Turn the lines below into a Markdown table with two columns, Row and Content, giving each non-blank line its own numbered row and leaving the pictures out.
*** Data to use ***
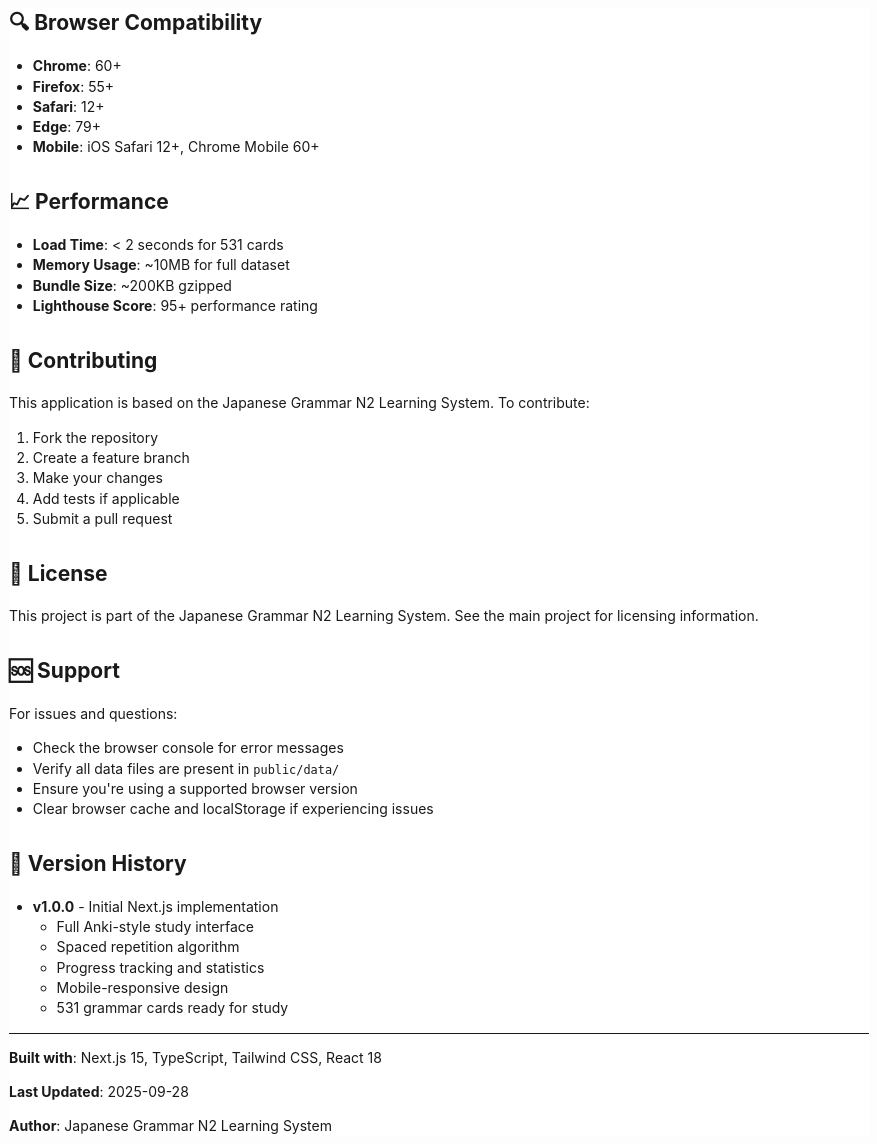 ## 🔍 Browser Compatibility

- **Chrome**: 60+
- **Firefox**: 55+
- **Safari**: 12+
- **Edge**: 79+
- **Mobile**: iOS Safari 12+, Chrome Mobile 60+

## 📈 Performance

- **Load Time**: < 2 seconds for 531 cards
- **Memory Usage**: ~10MB for full dataset
- **Bundle Size**: ~200KB gzipped
- **Lighthouse Score**: 95+ performance rating

## 🤝 Contributing

This application is based on the Japanese Grammar N2 Learning System. To contribute:

1. Fork the repository
2. Create a feature branch
3. Make your changes
4. Add tests if applicable
5. Submit a pull request

## 📝 License

This project is part of the Japanese Grammar N2 Learning System. See the main project for licensing information.

## 🆘 Support

For issues and questions:
- Check the browser console for error messages
- Verify all data files are present in `public/data/`
- Ensure you're using a supported browser version
- Clear browser cache and localStorage if experiencing issues

## 🔄 Version History

- **v1.0.0** - Initial Next.js implementation
  - Full Anki-style study interface
  - Spaced repetition algorithm
  - Progress tracking and statistics
  - Mobile-responsive design
  - 531 grammar cards ready for study

---

**Built with**: Next.js 15, TypeScript, Tailwind CSS, React 18

**Last Updated**: 2025-09-28

**Author**: Japanese Grammar N2 Learning System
*** End of Data to use ***
Exercise output
| Row | Content |
|---|---|
| 1 |  ## 🔍 Browser Compatibility |
| 2 | - **Chrome**: 60+ |
| 3 | - **Firefox**: 55+ |
| 4 | - **Safari**: 12+ |
| 5 | - **Edge**: 79+ |
| 6 | - **Mobile**: iOS Safari 12+, Chrome Mobile 60+ |
| 7 | ## 📈 Performance |
| 8 | - **Load Time**: < 2 seconds for 531 cards |
| 9 | - **Memory Usage**: ~10MB for full dataset |
| 10 | - **Bundle Size**: ~200KB gzipped |
| 11 | - **Lighthouse Score**: 95+ performance rating |
| 12 | ## 🤝 Contributing |
| 13 | This application is based on the Japanese Grammar N2 Learning System. To contribute: |
| 14 | 1. Fork the repository |
| 15 | 2. Create a feature branch |
| 16 | 3. Make your changes |
| 17 | 4. Add tests if applicable |
| 18 | 5. Submit a pull request |
| 19 | ## 📝 License |
| 20 | This project is part of the Japanese Grammar N2 Learning System. See the main project for licensing information. |
| 21 | ## 🆘 Support |
| 22 | For issues and questions: |
| 23 | - Check the browser console for error messages |
| 24 | - Verify all data files are present in `public/data/` |
| 25 | - Ensure you're using a supported browser version |
| 26 | - Clear browser cache and localStorage if experiencing issues |
| 27 | ## 🔄 Version History |
| 28 | - **v1.0.0** - Initial Next.js implementation |
| 29 |   - Full Anki-style study interface |
| 30 |   - Spaced repetition algorithm |
| 31 |   - Progress tracking and statistics |
| 32 |   - Mobile-responsive design |
| 33 |   - 531 grammar cards ready for study |
| 34 | --- |
| 35 | **Built with**: Next.js 15, TypeScript, Tailwind CSS, React 18 |
| 36 | **Last Updated**: 2025-09-28 |
| 37 | **Author**: Japanese Grammar N2 Learning System |